The notebook is a keeper, the hair is gone.

Friday another week done .

Pandemic Pondering #293

Some days a pondering is burning to get out but perhaps doesn’t quite have the legs to fulfill enough interest. Today is one of those days. A pondering that has been poddling about in my brain for days runs headlong into another pondering and boof!! They find they have something in common and off they run onto the blog taking some nice images with them to expose themselves on a Saturday. The 10 on the header image is the common link and it is superimposed on Seaton Beach where we harvested some more vitamin D.

©googlemaps

This morning Google maps showed me all the locations I visited in 2020. Thank goodness there has been no major crimes on the M4/ M5 corridor last year. I do not have an alibi or a distant location to hide behind. The point of putting this in the blog is that I’ve worked out the last time I had such limited travel was the year I turned 10!
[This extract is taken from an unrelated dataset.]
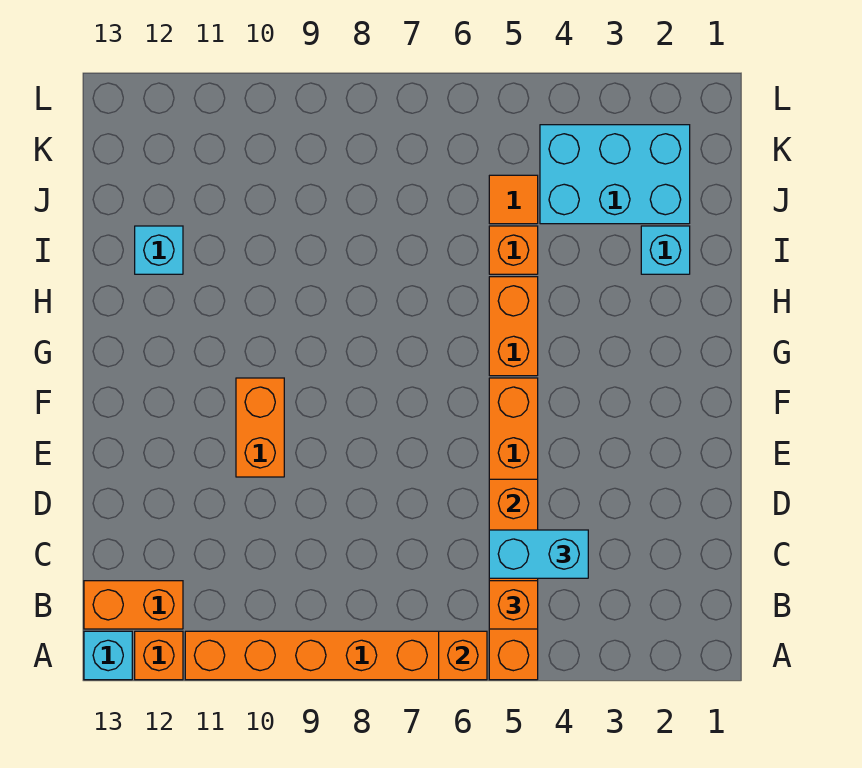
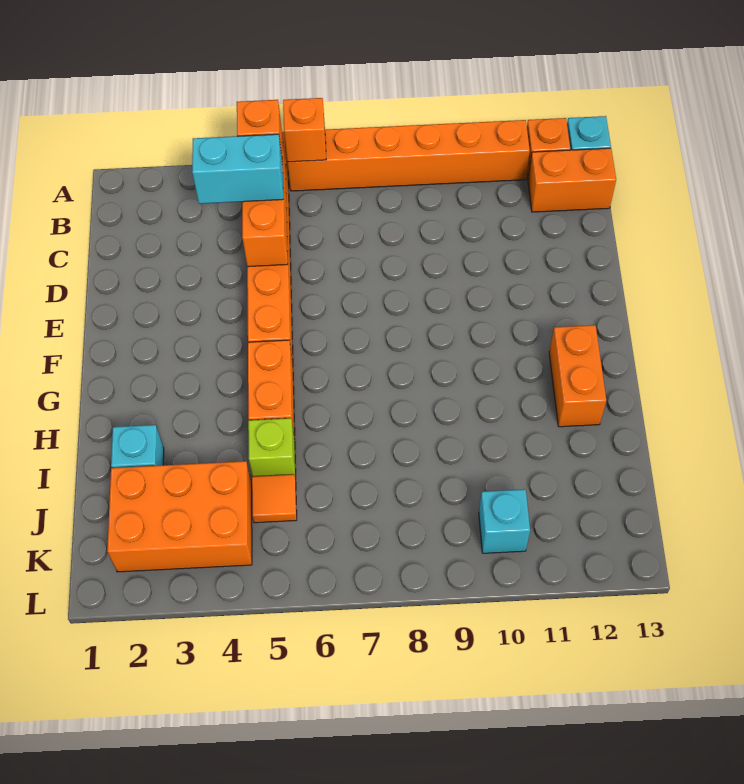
orange 1x2 brick [236,378,284,477] -> orange 1x2 brick moved to [549,325,606,427]
orange 1x1 brick [489,226,538,274] -> lime 1x1 brick [248,418,296,479]
cyan 1x1 brick [135,226,183,274] -> cyan 1x1 brick moved to [479,489,530,553]
cyan 2x3 brick [540,125,690,224] -> orange 2x3 brick [107,461,252,572]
The age of 10 is also the last time I wrote down the word ‘ ornery’ until PP#347

As mentioned in previous blogs my life as an only child was filled with reading. I got ‘ornery’ from Mark Twain and Brer Rabbit. It, the word, lives mainly in my head as a fairly regular descriptive of certain people.
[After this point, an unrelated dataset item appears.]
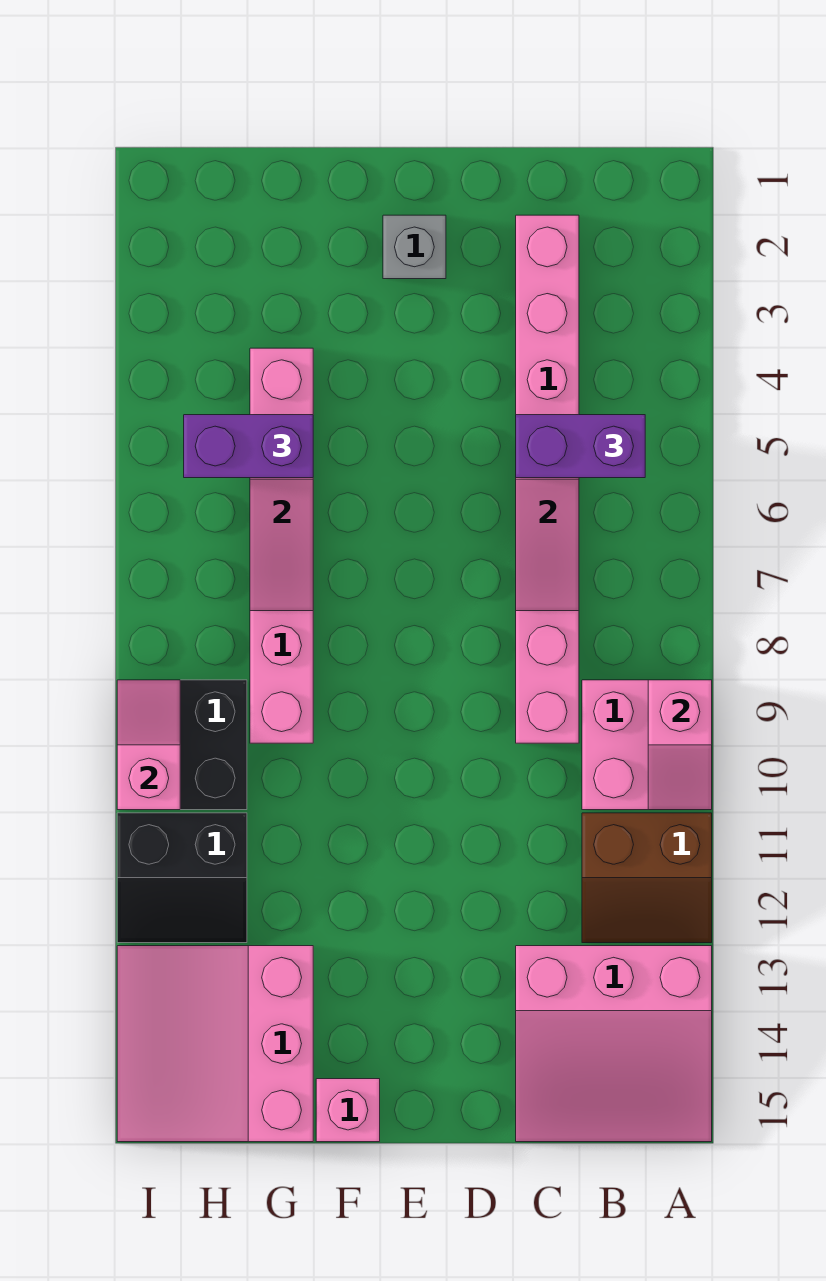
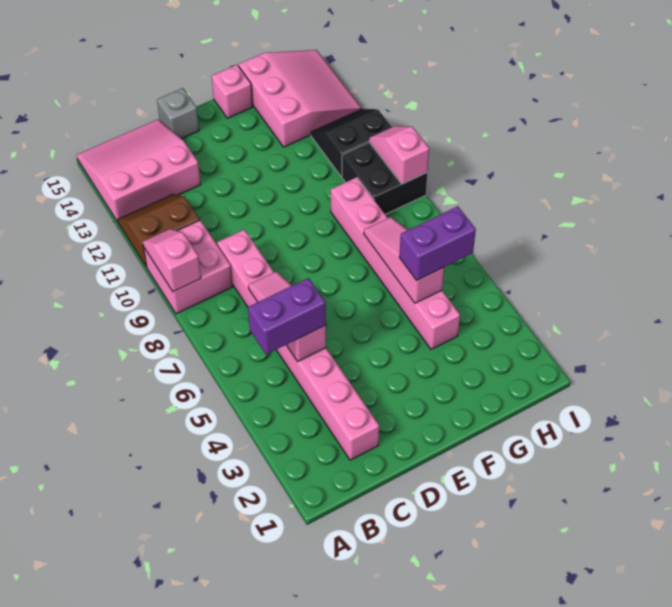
grey 1x1 brick [383,215,446,279] -> grey 1x1 brick moved to [157,88,199,139]
pink 1x2 slope [117,680,180,810] -> pink 1x2 slope turned to [369,126,429,184]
PP#347 was possibly the first time I have written it down since I was 10. I’m not sure if shame, indignation or fury has stopped me using it.

At age 10 I threw it into a composition during an English class at my primary school, soon after I was marched to the headmistresses office. In terms understandable to a child I was told that I must not copy other authors sentences into my essays. Apparently my sentence construction was too good to have come from my own skillset and imagination.

The Headmistress and my form teacher were unmoved by my referencing to the stories of Brer Rabbit and I was warned never to copy again. Ornery has remained a word for private usage until this week. I was seething. So seething that when I read a glowing obituary of that particular Headmistress in Other Lives in the Guardian Newspaper I could not contain my irritation as I remembered that and another misjudgement of my character.

©Claudia Winkleman

Lockdown reading has brought me to this book just this week. In the very first chapter Claudia uses the word ‘ornery’ and boasts that she knows how to use it correctly. No marching off to the headmistress for a published author!

Liberated! The minute I felt slightly dyspeptic, crotchety or even waspish about President Trumps’ shenanigans this week I whipped out ‘ornery’, if Claudia can use it in public without humiliation then so can I!

So there we have it. Pondering around the theme of 10. While taking in Vitamin D on Seaton Beach.